- _Transcribed page contents_:
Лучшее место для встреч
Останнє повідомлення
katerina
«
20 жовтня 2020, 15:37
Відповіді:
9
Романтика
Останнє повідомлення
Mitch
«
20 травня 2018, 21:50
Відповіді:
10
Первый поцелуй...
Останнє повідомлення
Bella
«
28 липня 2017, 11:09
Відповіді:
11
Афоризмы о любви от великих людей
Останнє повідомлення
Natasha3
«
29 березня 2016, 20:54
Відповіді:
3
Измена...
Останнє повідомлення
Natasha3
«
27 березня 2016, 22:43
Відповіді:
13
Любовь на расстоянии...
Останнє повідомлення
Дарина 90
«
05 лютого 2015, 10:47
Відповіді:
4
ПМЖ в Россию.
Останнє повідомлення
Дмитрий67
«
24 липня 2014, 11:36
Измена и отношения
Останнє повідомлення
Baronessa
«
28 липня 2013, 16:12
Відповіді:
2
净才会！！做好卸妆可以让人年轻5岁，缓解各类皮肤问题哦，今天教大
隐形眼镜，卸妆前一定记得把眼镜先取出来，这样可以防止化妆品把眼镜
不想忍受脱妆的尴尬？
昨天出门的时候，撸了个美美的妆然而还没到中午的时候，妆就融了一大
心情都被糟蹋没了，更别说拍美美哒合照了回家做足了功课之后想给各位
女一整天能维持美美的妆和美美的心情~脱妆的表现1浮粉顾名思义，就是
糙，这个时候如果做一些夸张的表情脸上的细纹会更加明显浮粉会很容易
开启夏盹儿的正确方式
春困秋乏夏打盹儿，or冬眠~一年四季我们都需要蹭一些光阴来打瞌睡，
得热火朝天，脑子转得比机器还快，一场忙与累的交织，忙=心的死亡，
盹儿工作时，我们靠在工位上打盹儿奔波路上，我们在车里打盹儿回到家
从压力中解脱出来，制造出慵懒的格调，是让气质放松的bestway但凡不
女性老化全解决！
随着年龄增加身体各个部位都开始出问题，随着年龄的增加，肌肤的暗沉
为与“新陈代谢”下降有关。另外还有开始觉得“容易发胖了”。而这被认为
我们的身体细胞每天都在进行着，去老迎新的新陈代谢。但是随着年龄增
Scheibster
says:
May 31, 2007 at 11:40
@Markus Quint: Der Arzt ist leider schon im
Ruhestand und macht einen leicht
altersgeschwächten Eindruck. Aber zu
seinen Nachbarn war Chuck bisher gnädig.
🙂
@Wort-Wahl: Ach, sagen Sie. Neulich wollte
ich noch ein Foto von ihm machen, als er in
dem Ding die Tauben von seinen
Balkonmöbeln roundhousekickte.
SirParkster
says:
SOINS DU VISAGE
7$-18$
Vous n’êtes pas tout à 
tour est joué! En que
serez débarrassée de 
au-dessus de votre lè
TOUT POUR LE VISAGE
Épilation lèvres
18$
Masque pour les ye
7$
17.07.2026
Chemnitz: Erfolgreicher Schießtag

- _Your objective_:
Would you print all of the entries exactly as they stand?

- _Exercise result_:
Лучшее место для встреч
Останнє повідомлення
katerina
«
20 жовтня 2020, 15:37
Відповіді:
9
Романтика
Останнє повідомлення
Mitch
«
20 травня 2018, 21:50
Відповіді:
10
Первый поцелуй...
Останнє повідомлення
Bella
«
28 липня 2017, 11:09
Відповіді:
11
Афоризмы о любви от великих людей
Останнє повідомлення
Natasha3
«
29 березня 2016, 20:54
Відповіді:
3
Измена...
Останнє повідомлення
Natasha3
«
27 березня 2016, 22:43
Відповіді:
13
Любовь на расстоянии...
Останнє повідомлення
Дарина 90
«
05 лютого 2015, 10:47
Відповіді:
4
ПМЖ в Россию.
Останнє повідомлення
Дмитрий67
«
24 липня 2014, 11:36
Измена и отношения
Останнє повідомлення
Baronessa
«
28 липня 2013, 16:12
Відповіді:
2
净才会！！做好卸妆可以让人年轻5岁，缓解各类皮肤问题哦，今天教大
隐形眼镜，卸妆前一定记得把眼镜先取出来，这样可以防止化妆品把眼镜
不想忍受脱妆的尴尬？
昨天出门的时候，撸了个美美的妆然而还没到中午的时候，妆就融了一大
心情都被糟蹋没了，更别说拍美美哒合照了回家做足了功课之后想给各位
女一整天能维持美美的妆和美美的心情~脱妆的表现1浮粉顾名思义，就是
糙，这个时候如果做一些夸张的表情脸上的细纹会更加明显浮粉会很容易
开启夏盹儿的正确方式
春困秋乏夏打盹儿，or冬眠~一年四季我们都需要蹭一些光阴来打瞌睡，
得热火朝天，脑子转得比机器还快，一场忙与累的交织，忙=心的死亡，
盹儿工作时，我们靠在工位上打盹儿奔波路上，我们在车里打盹儿回到家
从压力中解脱出来，制造出慵懒的格调，是让气质放松的bestway但凡不
女性老化全解决！
随着年龄增加身体各个部位都开始出问题，随着年龄的增加，肌肤的暗沉
为与“新陈代谢”下降有关。另外还有开始觉得“容易发胖了”。而这被认为
我们的身体细胞每天都在进行着，去老迎新的新陈代谢。但是随着年龄增
Scheibster
says:
May 31, 2007 at 11:40
@Markus Quint: Der Arzt ist leider schon im
Ruhestand und macht einen leicht
altersgeschwächten Eindruck. Aber zu
seinen Nachbarn war Chuck bisher gnädig.
🙂
@Wort-Wahl: Ach, sagen Sie. Neulich wollte
ich noch ein Foto von ihm machen, als er in
dem Ding die Tauben von seinen
Balkonmöbeln roundhousekickte.
SirParkster
says:
SOINS DU VISAGE
7$-18$
Vous n’êtes pas tout à 
tour est joué! En que
serez débarrassée de 
au-dessus de votre lè
TOUT POUR LE VISAGE
Épilation lèvres
18$
Masque pour les ye
7$
17.07.2026
Chemnitz: Erfolgreicher Schießtag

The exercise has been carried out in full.